• **WRITTEN EXERCISE**: Return every line below that contains the word "order".

■ ■ ■ ■ ■

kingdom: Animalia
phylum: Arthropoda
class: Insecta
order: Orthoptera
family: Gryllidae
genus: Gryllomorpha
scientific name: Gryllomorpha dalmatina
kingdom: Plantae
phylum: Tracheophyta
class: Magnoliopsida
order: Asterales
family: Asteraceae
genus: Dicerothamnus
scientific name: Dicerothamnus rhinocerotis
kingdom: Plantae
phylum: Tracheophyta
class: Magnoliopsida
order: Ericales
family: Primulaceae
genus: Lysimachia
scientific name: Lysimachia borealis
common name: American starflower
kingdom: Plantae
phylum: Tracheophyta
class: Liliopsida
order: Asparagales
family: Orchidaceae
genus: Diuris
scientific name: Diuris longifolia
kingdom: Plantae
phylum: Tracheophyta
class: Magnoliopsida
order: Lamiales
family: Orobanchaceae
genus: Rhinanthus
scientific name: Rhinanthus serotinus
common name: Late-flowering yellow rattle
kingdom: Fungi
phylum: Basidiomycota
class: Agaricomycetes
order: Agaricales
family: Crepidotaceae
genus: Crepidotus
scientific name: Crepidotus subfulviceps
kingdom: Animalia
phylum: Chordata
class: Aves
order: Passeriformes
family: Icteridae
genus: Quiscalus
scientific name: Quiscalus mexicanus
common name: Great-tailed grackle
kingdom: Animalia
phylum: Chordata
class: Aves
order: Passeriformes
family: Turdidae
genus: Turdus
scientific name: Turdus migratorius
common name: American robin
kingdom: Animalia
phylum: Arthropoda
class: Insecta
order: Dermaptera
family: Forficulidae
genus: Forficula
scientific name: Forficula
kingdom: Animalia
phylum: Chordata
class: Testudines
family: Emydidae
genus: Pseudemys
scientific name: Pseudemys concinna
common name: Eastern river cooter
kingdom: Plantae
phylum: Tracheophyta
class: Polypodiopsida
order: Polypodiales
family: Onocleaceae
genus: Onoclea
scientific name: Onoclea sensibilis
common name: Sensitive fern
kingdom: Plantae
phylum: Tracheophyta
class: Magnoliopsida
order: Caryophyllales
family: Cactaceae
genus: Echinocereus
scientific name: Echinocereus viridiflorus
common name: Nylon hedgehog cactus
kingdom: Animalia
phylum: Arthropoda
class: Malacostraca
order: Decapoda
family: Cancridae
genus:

■ ■ ■ ■ ■

• **CORRECT RESPONSE**:
order: Orthoptera
order: Asterales
order: Ericales
order: Asparagales
order: Lamiales
order: Agaricales
order: Passeriformes
order: Passeriformes
order: Dermaptera
order: Polypodiales
order: Caryophyllales
order: Decapoda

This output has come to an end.